Section 218(c) of the Act provides that civil penalties will apply to a U.S. person who owns or controls the foreign entity that violates, attempts to violate, conspires to violate or causes a violation of the prohibition against dealings with Iran. Section 4(b) of the Implementing Order, on the other hand, states that penalties "may be assessed" against the U.S. person (emphasis added), although the guidance issued by OFAC regarding the Implementing Order more closely follows the statutory language. As provided in the guidance, "civil penalties for the foreign subsidiary’s violation shall be applied to the U.S. parent company to the same extent that they would apply to a U.S. person for the same conduct." (emphasis added) Absent from both the Implementing Order and the guidance, however, is a clear indication of whether OFAC may seek to impose penalties or sanctions directly against the foreign entities who violate the prohibition.

Consistent with Section 218(d) of the Act, Section 4(d) of the Implementing Order provides that penalties shall not be imposed with respect to any prohibited transaction by a foreign entity owned or controlled by a United States person if the United States person that owns or controls the entity divests or terminates its business with the entity not later than February 6, 2013. Guidance issued by OFAC likewise confirms the existence of this wind-down or safe harbor provision.
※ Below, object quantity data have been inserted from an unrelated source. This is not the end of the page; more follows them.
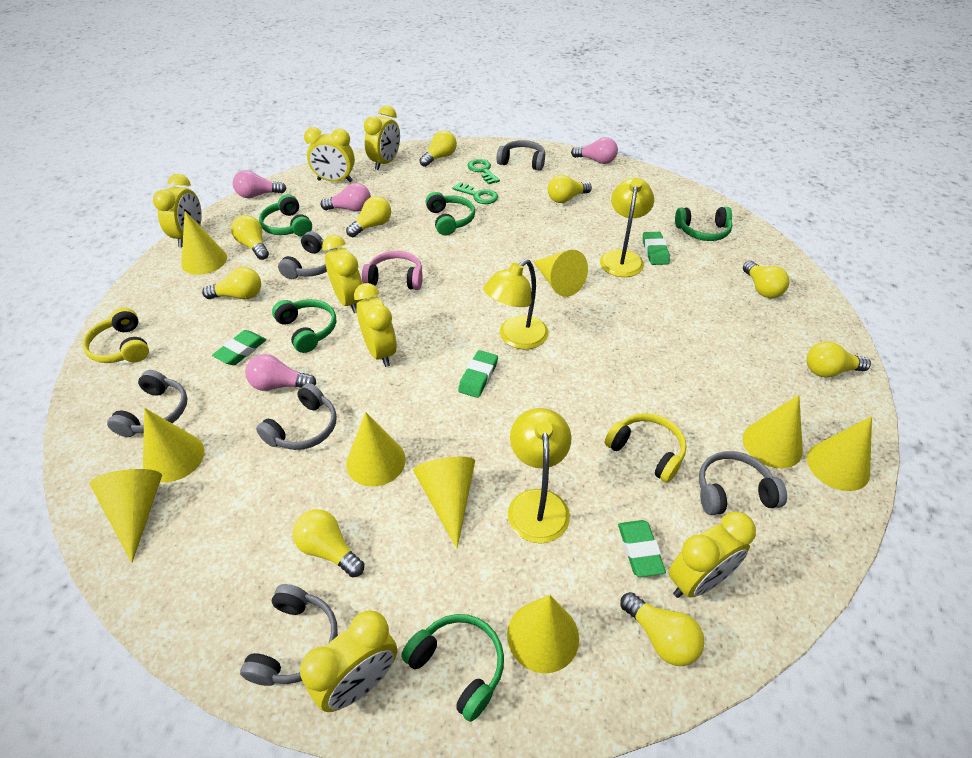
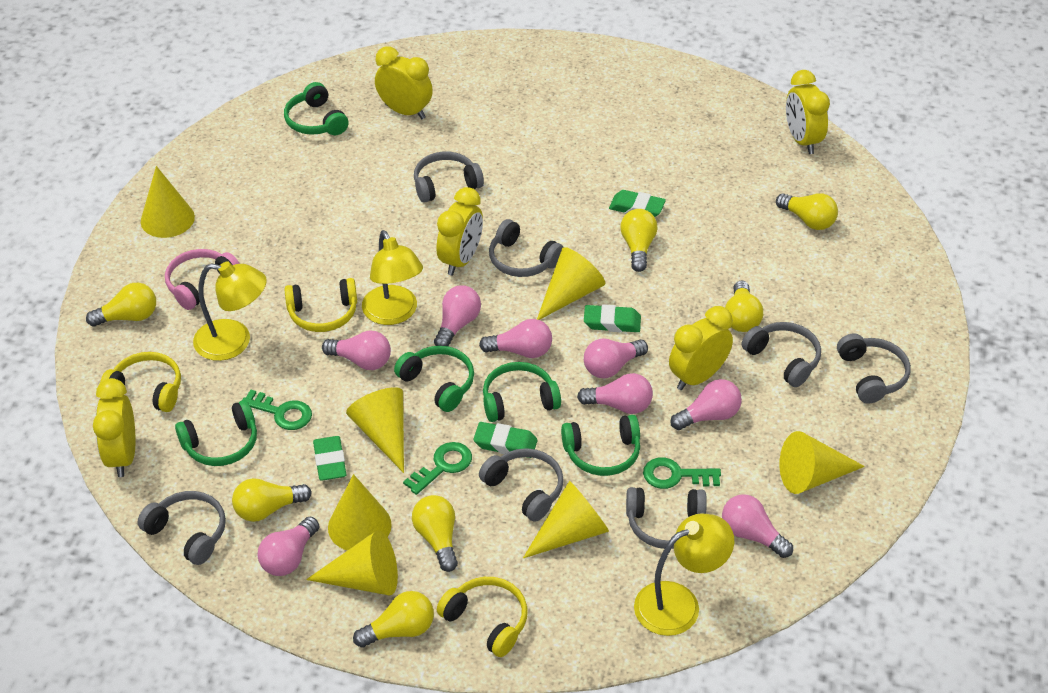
green key: [452,182,498,204] [467,159,500,184] = 2 -> [242,390,312,430] [403,442,472,495] [643,457,721,489] = 3
grey headphones: [107,370,188,437] [240,584,338,686] [256,383,337,450] [278,231,337,279] [497,140,545,171] [699,451,787,515] = 6 -> [138,491,226,565] [414,152,484,203] [479,448,564,522] [489,219,564,277] [626,487,707,549] [742,322,821,387] [837,333,911,404] = 7
pink light bulb: [233,170,286,198] [245,354,316,391] [321,183,371,212] [571,137,618,164] = 4 -> [258,517,320,576] [322,331,391,370] [434,285,481,347] [479,319,552,358] [577,373,653,414] [584,339,648,378] [670,379,742,430] [722,494,793,558] = 8
yellow clock: [153,174,202,247] [300,610,397,712] [304,127,355,182] [322,235,363,313] [354,283,397,367] [364,106,400,170] [669,512,756,598] = 7 -> [93,378,135,477] [375,46,433,119] [436,187,483,276] [669,306,733,390] [786,70,830,154] = 5
yellow cone: [90,469,162,563] [143,408,205,482] [181,211,227,275] [346,412,406,487] [413,457,475,548] [507,595,579,673] [533,250,588,297] [743,395,803,468] [807,416,872,491] = 9 -> [141,166,195,238] [306,530,398,596] [328,474,392,551] [346,387,404,473] [523,481,609,558] [537,247,605,320] [779,431,865,494] = 7
yellow headphones: [82,308,149,363] [605,413,687,483] = 2 -> [100,352,181,412] [284,278,357,332] [437,577,528,657] = 3
yellow light bulb: [202,267,261,299] [231,215,269,260] [293,509,364,578] [346,196,391,237] [420,130,457,167] [548,175,592,203] [620,592,704,666] [743,261,790,298] [807,341,871,378] = 9 -> [86,283,156,327] [232,478,312,522] [353,591,434,648] [412,495,458,572] [620,209,657,272] [725,281,763,332] [776,193,838,230] = 7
The Implementing Order also sets the stage for imposition of the sanctions required by Sections 105A and 105B of the Comprehensive Iran Sanctions, Accountability, and Divestment Act of 2010 ("CISADA"), which were added by the Act (see our August 21, 2012 alert on these sanctions). Sections 2 and 3 of the Implementing Order authorize blocking of property and interests in property of persons determined to have (i) transferred goods or technology or provided services likely to be used by the Government of Iran or on its behalf to commit serious human rights abuses against the people of Iran or (ii) engaged in censorship activities with respect to Iran or provided material assistance in support of such activities, while Section 10 of the Implementing Order suspends entry into the United States of such persons.
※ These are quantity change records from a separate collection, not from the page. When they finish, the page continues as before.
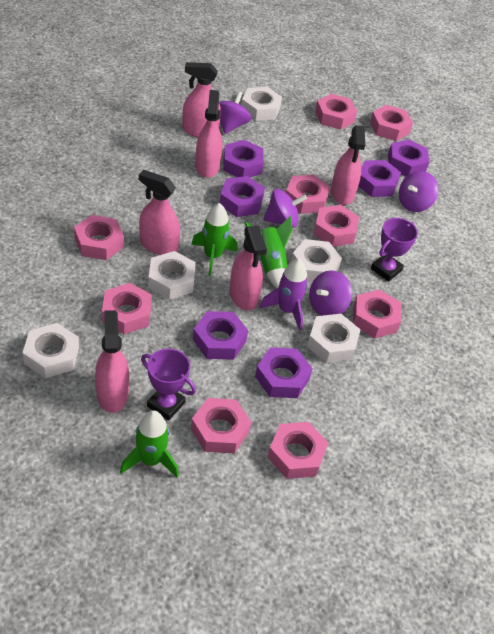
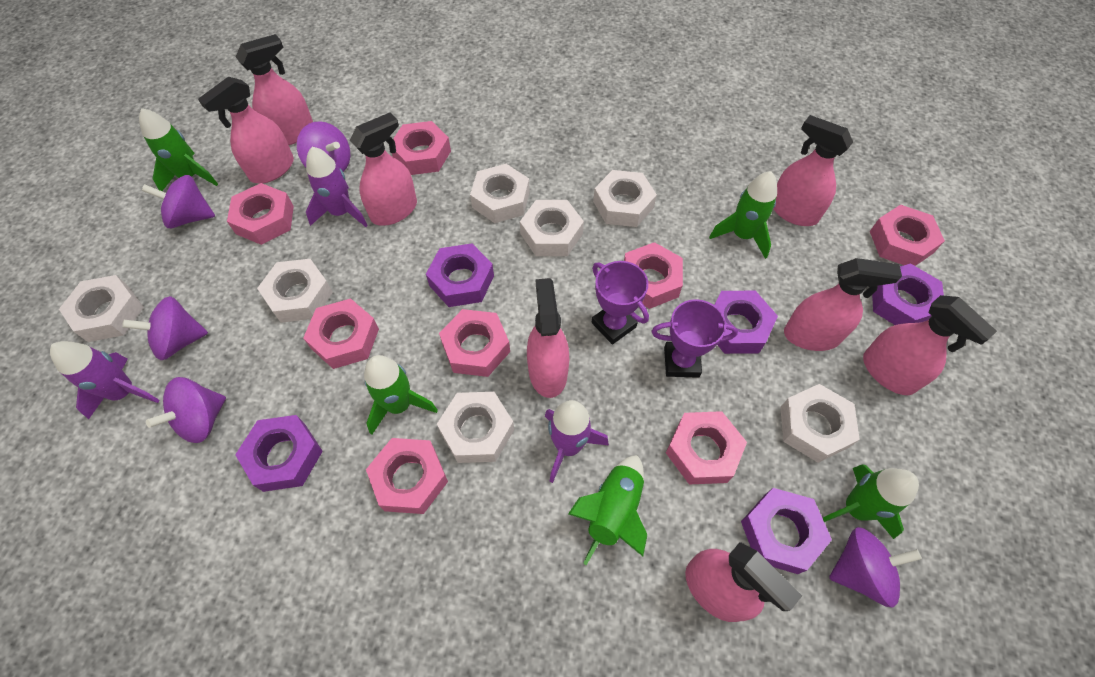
green rocket: [120,410,179,478] [191,203,238,276] [245,216,292,288] = 3 -> [139,108,218,191] [364,355,438,435] [568,455,647,565] [709,171,777,259] [823,464,919,539] = 5
pink nut: [74,215,124,260] [102,283,152,335] [191,398,251,453] [268,422,328,479] [286,175,330,214] [313,205,359,247] [315,94,357,130] [353,290,401,339] [370,105,413,141] = 9 -> [227,183,294,245] [303,299,379,369] [366,438,448,514] [392,121,451,175] [439,309,510,377] [624,242,683,309] [666,411,747,484] [870,205,945,266] = 8
pink spray bottle: [95,310,129,413] [139,170,180,255] [182,62,221,137] [195,90,222,178] [229,226,267,311] [331,125,365,205] = 6 -> [198,77,294,183] [236,34,313,145] [350,112,417,226] [527,278,569,398] [685,542,802,622] [774,115,853,226] [784,258,902,351] [863,295,997,395] = 8
purple nut: [193,311,248,360] [220,176,265,217] [223,140,264,177] [255,347,313,398] [358,160,401,197] [388,139,429,176] = 6 -> [235,415,323,492] [426,243,494,307] [714,291,778,354] [741,488,832,574] [872,263,944,325] = 5
purple rocket: [260,258,308,331] = 1 -> [50,341,160,419] [306,147,368,227] [545,400,609,483] = 3
purple spinning top: [219,91,251,134] [263,189,307,228] [309,270,352,316] [399,171,438,212] = 4 -> [122,296,208,360] [142,175,215,228] [146,377,226,443] [297,121,350,172] [829,527,922,608] = 5
white nut: [22,323,79,378] [148,251,196,300] [242,87,282,121] [291,239,342,282] [307,314,360,363] = 5 -> [59,275,144,342] [257,259,333,323] [437,392,514,463] [470,164,530,223] [520,200,584,256] [593,170,657,227] [780,384,860,463] = 7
Other provisions of the Implementing Order empower the Secretaries of the Treasury and State and the heads of other relevant agencies to take actions necessary for the imposition of sanctions meted out under the Iran Sanctions Act, CISADA, and the Act.  


1See our August 20, 2012 Alert entitled "New Legislation Expands U.S. Sanctions Against Iran" and our August 21, 2012 Alert entitled "New Law Targets Human Rights, Network Surveillance, and Information Freedoms in Iran and Syria."